Applications of microarray technology in breast cancer research

Abstract

Microarrays provide a versatile platform for utilizing information from the Human Genome Project to benefit human health. This article reviews the ways in which microarray technology may be used in breast cancer research. Its diverse applications include monitoring chromosome gains and losses, tumour classification, drug discovery and development, DNA resequencing, mutation detection and investigating the mechanism of tumour development.

Figure 1

Filter microarrays hybridised to [α-³³P]-labelled cDNA probes prepared from 50-100 ng of poly(A)⁺ mRNA from a human cell line before (a) and after (b) treatment with 17-allylamino-17-demethoxygeldanamycin (17-AAG). Hybridisation signals were detected by phosphorimaging and a pseudo-coloured intensity output is shown in (c). Red is expression increased by 17-AAG treatment; green, expression decreased by 17-AAG treatment. Figure provided by Paul Clarke.

Figure 2

Construction of Affymetrix arrays. Modified from [17]. P is the protecting group.

Figure 3

Comparative genomic hybridisation (CGH) on human cDNA clones microarrayed onto a glass slide. The slide was hybridised simultaneously to normal DNA (green) and DNA from a breast cancer cell line (red). (a) Complete array of 6,000 cDNAs; (b) magnified region of the array showing the CERBB2 gene (arrow). The red colour of this array point indicates that the CERBB2 gene is amplified. Figure provided by Jeremy Clark.

Figure 4

Classification of tumours on the basis of microarray expression profiles. (a) Dendrogram showing hierarchical clustering based on expression data from a set of 1,164 cDNAs measured across 64 cell lines. (b) A coloured representation of the data rows (genes) and columns (cell lines) in cluster order. The colour in each cell of the table represents the mean-adjusted expression level of the gene, with green showing underexpression and red indicating overexpression according to the chart in (b). The labels 3a-3d refer to clusters of genes for leukaemias (3a), epithelial tumours (3b), melanoma (3c) and mesenchymal tumours (3d). Published with permission from Nature Genetics [32].

Figure 5

Strategies for DNA sequencing. (a) Gain-of-hybridisation approach: an array is hybridised to normal DNA which has the base T at the position under interrogation or to test DNA containing a heterozygous T→G mutation. (b) Loss-of-hybridisation approach: in this example the array is hybridised to a mixture of normal DNA (solid bars) and DNA containing a mutation (open bars).

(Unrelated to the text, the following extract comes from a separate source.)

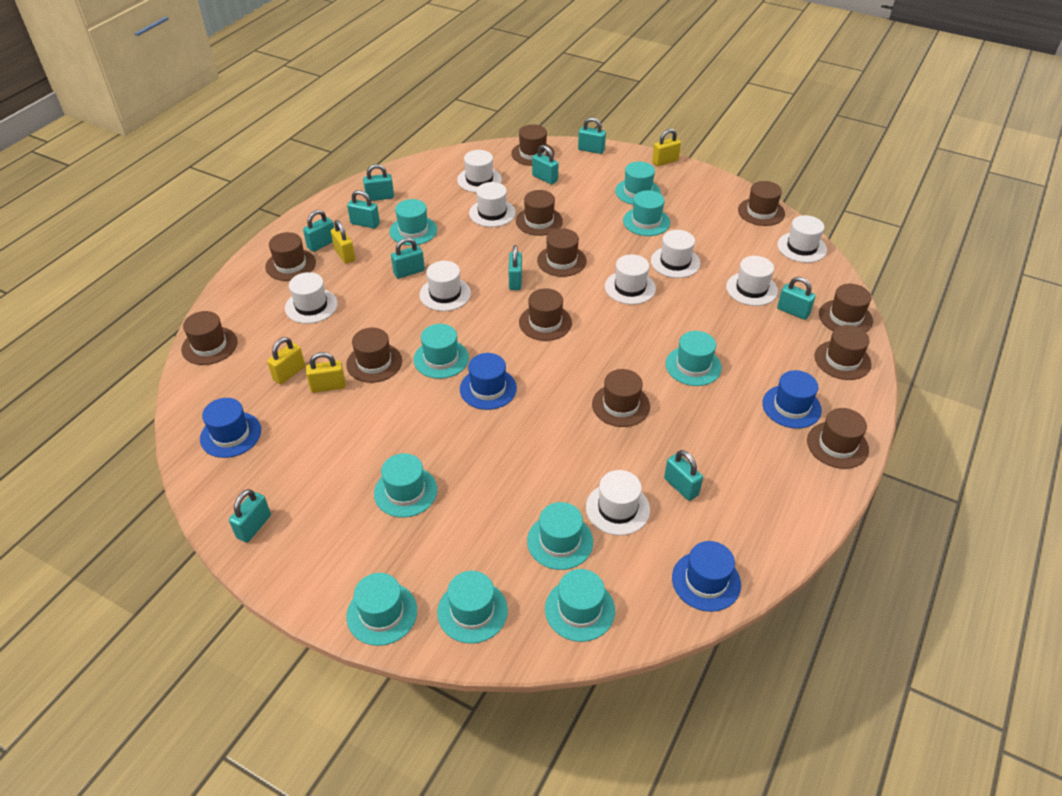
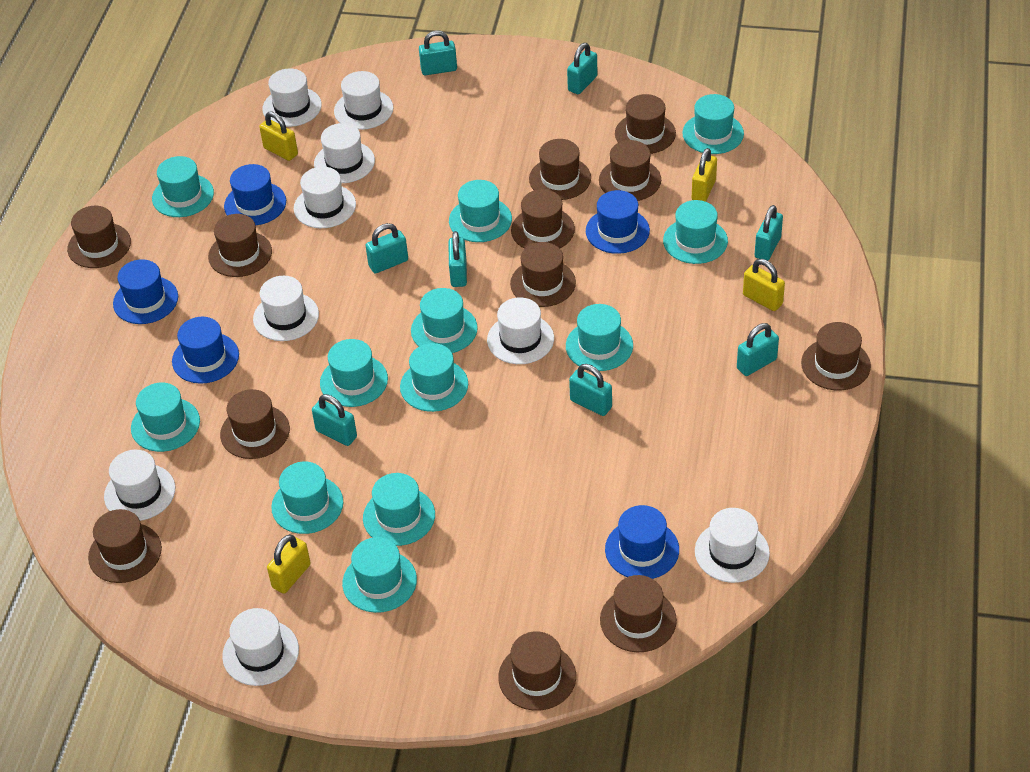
blue hat: [200,398,261,458] [460,353,517,410] [672,541,741,612] [762,370,822,429] = 4 -> [113,259,178,324] [172,317,239,384] [224,164,286,226] [586,190,650,254] [605,505,679,579] = 5
turquoise hat: [346,573,417,646] [374,453,437,518] [389,199,437,245] [413,324,469,379] [437,571,508,643] [527,502,593,570] [545,569,615,642] [615,162,661,205] [623,190,670,236] [666,331,722,386] = 10 -> [131,383,200,452] [152,156,214,217] [271,461,343,534] [320,339,388,407] [342,537,417,613] [363,473,435,546] [400,343,468,412] [411,288,478,353] [449,180,512,242] [566,304,633,371] [663,200,728,264] [682,94,744,154] = 12
turquoise padlock: [229,489,271,543] [303,210,334,252] [347,190,380,229] [363,164,394,201] [391,238,425,279] [509,245,522,290] [532,145,559,184] [578,117,606,154] [664,450,703,501] [777,277,816,320] = 10 -> [312,394,357,446] [365,223,408,274] [419,31,457,75] [448,231,467,287] [567,43,597,94] [569,364,612,416] [737,323,779,376] [755,205,783,261] = 8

The mutation is detected by its inability to hybridise at oligonucleotide positions that do hybridise to normal control DNA sequences. (c) Minisequencing: an array containing oligonucleotides attached at their 5' ends is hybridised to the target DNA and then incubated with a mixture of fluorescently tagged dideoxynucleoside triphosphates (ddNTP^*) and DNA polymerase. Covalent attachment of the tagged ddNTP^* is only possible if it complements the target sequence. (d) Universal array sequencing: the target sequence is hybridised to upstream LDR primers attached to 'zip code' sequences (Z1, Z2, etc) and to a downstream LDR primer containing a fluorescent tag. The two primers are only joined if the correct base pairing is present at the junction. (e) The ligated mixture is then hybridised to a universal array containing sequences complementing the 'zip codes'.

Figure 6

The use of an Affymetrix DNA microarray to sequence the BRCA1 gene. The array is hybridised with a mixture of normal DNA (green) and test DNA from a carrier of the BRCA1 mutation (red). Equal hybridisation to the two probes gives yellow. (a) Composite image of hybridisation to normal control and test DNA. (b) Magnification of the region surrounding the 2,457 C→T mutation. (c) Close-up of the probe sets surrounding the 2,457 C→T mutation. The bright red signal indicates the presence of the mutation. Taken from [42].